Queda de juro muda composição da Dívida Pública Federal

Cai o volume de títulos indexados à taxa Selic o que, na visão do governo, aumenta a força da política monetária do BC

O Estado de S.Paulo

24 de abril de 2012 | 03h04

A queda dos juros promovida pelo Banco Central para patamares próximos do mínimo histórico reduziu o ganho de aplicações com correção vinculada à taxa Selic e já provoca mudanças mais sólidas na composição da Dívida Pública Federal (DPF). A parcela em títulos que rendem a variação do juro básico caiu para o menor nível desde 1997.

A DPF, que inclui as dívidas interna e externa, fechou março em R$ 1,85 trilhão. Desse total, 26,34% são títulos corrigidos pela taxa Selic. Essa fatia, que chegou a 60,8% na crise brasileira de 2002, começou a cair mais fortemente no ano passado, quando o BC iniciou o processo de corte de juros e o Tesouro Nacional diminuiu a oferta de Letras Financeiras do Tesouro (LFTs), os papéis corrigidos pela Selic.

A troca de R$ 61,2 bilhões de LFTs que estavam na carteira de fundos do governo, em fevereiro, ajudou a acelerar o processo de redução da dívida atrelada à Selic.
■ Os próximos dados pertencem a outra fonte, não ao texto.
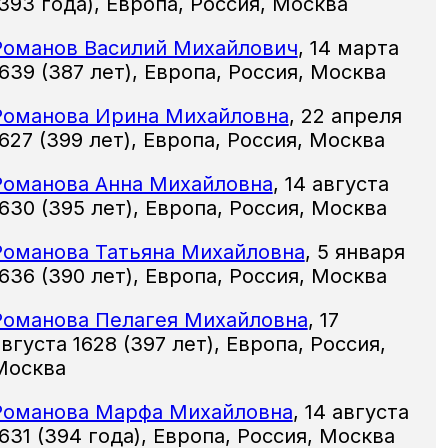
(393 года),
Европа, Россия, Москва
Романов Василий Михайлович
,
14 марта
1639
(387 лет),
Европа, Россия, Москва
Романова Ирина Михайловна
,
22 апреля
1627
(399 лет),
Европа, Россия, Москва
Романова Анна Михайловна
,
14 августа
1630
(395 лет),
Европа, Россия, Москва
Романова Татьяна Михайловна
,
5 января
1636
(390 лет),
Европа, Россия, Москва
Романова Пелагея Михайловна
,
17
августа 1628
(397 лет),
Европа, Россия,
Москва
Романова Марфа Михайловна
,
14 августа
631
(394 года),
Европа, Россия, Москва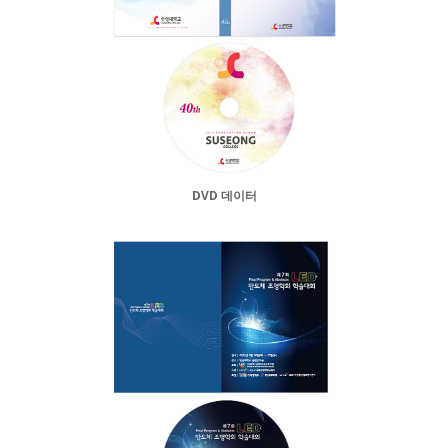
DVD 데이터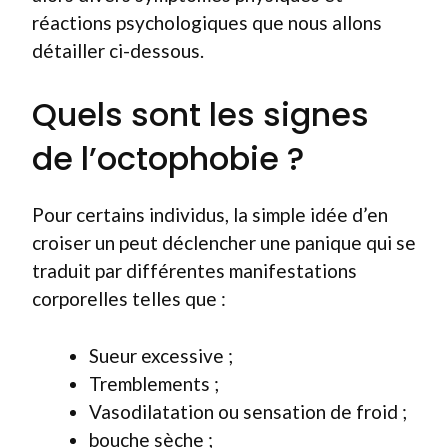
réactions psychologiques que nous allons
détailler ci-dessous.
Quels sont les signes
de l’octophobie ?
Pour certains individus, la simple idée d’en
croiser un peut déclencher une panique qui se
traduit par différentes manifestations
corporelles telles que :
Sueur excessive ;
Tremblements ;
Vasodilatation ou sensation de froid ;
bouche sèche ;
Para o governo, esse movimento de redução das LFTs é fundamental para diminuir o risco de financiamento da dívida (o estoque fica menos vulnerável em casos de alta dos juros no futuro). A equipe econômica acredita que essa redução, conhecida como desindexação da Selic, aumenta a força da política monetária do BC.

A queda da Selic reduziu a rentabilidade das LFTs e, com isso, os investidores passaram a comprar mais títulos prefixados (com taxa de juro definida no momento da venda) e papéis vinculados à inflação. Para o coordenador-geral de Operações da Dívida Pública, Fernando Garrido, a tendência é de continuidade do cenário de redução da rentabilidade dos papéis atrelados à taxa Selic. Hoje, o ganho dos investidores que compram esse tipo de papel é bem menor do que o obtido com títulos que pagam a variação de índices de preços ou dos prefixados.

Garrido destacou que essa tendência vale não só para as LFTs, mas para outras aplicações semelhantes, como os Certificado de Depósito Interbancário (CDI). Segundo ele, neste ano a rentabilidade do CDI foi de 2,97%, e a de aplicações corrigidas pela inflação foi de 9,07% e para os prefixados de 4,95%. Em dois anos, a diferença é maior. A rentabilidade do CDI no período é de 23,05%. Para as aplicações corrigidas por índices de inflação é de 40,47% e de prefixados, de 30,28%.

Recuo. Dados divulgados ontem mostram recuo de R$ 10,41 bilhões no estoque da DPF no primeiro trimestre, que passou de R$ 1,86 trilhão para R$ 1,85 trilhão. Se por um lado o impacto da correção dos juros no estoque provocou aumento de R$ 49,08 bilhões na dívida, o Tesouro vendeu R$ 59,5 bilhões a menos de títulos do que os papéis que venceram no período.

Esse resgate líquido aumenta o dinheiro em circulação.

A parcela de aplicações de estrangeiros em títulos da dívida interna atingiu em março o maior patamar da série histórica para esse indicador, que teve início em 2005.

Os investidores estrangeiros detinham 12,12%, o equivalente a R$ 215,27 bilhões.

Segundo Fernando Garrido, o aumento se deve em parte à valorização do estoque, mas há também um pequeno aumento decorrente de novas aplicações, principalmente em títulos de longo prazo.

O investimento estrangeiro em títulos públicos havia perdido fôlego depois que o governo aumentou o Imposto sobre Operações Financeiras (IOF) para essas aplicações./ A.F. e R.V.